Most of the literature I've read about GAs suggests using a crossover value of around 0.7, so you take the first 70% of one chromosome's genes, and the last 30% of the other to produce one new chromosome.
If you are picking the parent chromosomes by taking the top two (ranked by fitness), then I can see the logic here, as you are giving more weight to the genes of the higher-rated chromosome. However, if you're using a stochastic method (such as a roulette wheel) to pick the parents, then what's the point of using anything other than 0.5 as the crossover value? Given that you have picked chromosomes A and B as the parents, you're just as likely to pick A first and B second as B first and A second aren't you?
I've only actually written one GA so far (still way down at the bottom of the learning curve, but moving up fast thanks to some great help here!), but experiments on that show that 0.5 gives a faster convergence to the solution than any other value.

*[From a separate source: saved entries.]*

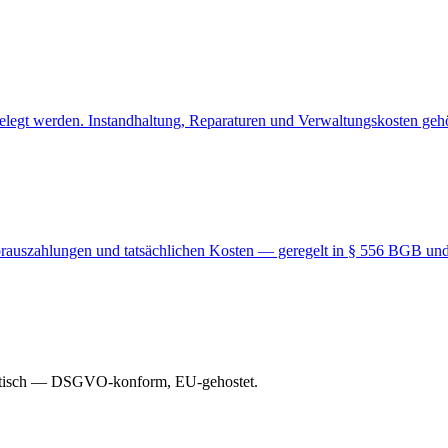
legt werden. Instandhaltung, Reparaturen und Verwaltungskosten gehör
orauszahlungen und tatsächlichen Kosten — geregelt in § 556 BGB un
matisch — DSGVO-konform, EU-gehostet.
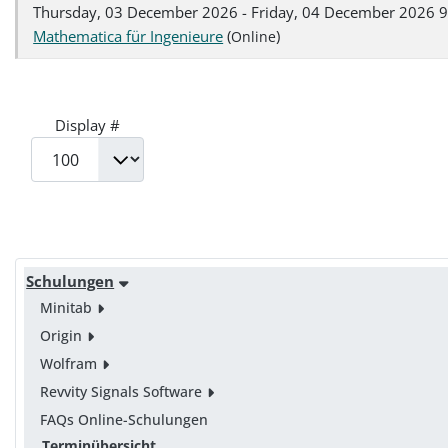
Thursday, 03 December 2026 - Friday, 04 December 2026 9
Mathematica für Ingenieure
(
)
Online
Display #
Schulungen
Minitab
Origin
Wolfram
Revvity Signals Software
FAQs Online-Schulungen
Terminübersicht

Or am I missing something?
Most of the literature I've read about GAs suggests using a crossover value of around 0.7
<-- one thing to keep in mind is a lot of these types of values in heuristic optimization are derived more or less based on what values seemed to lead to good results (rather than an empirical derivation). I'm less familiar with GA but I know in other population based optimization methods the constants were fairly arbitrarily determined, in that some researchers did some basic experiments, found values that worked better, and then those values got adopted by the optimization community at large.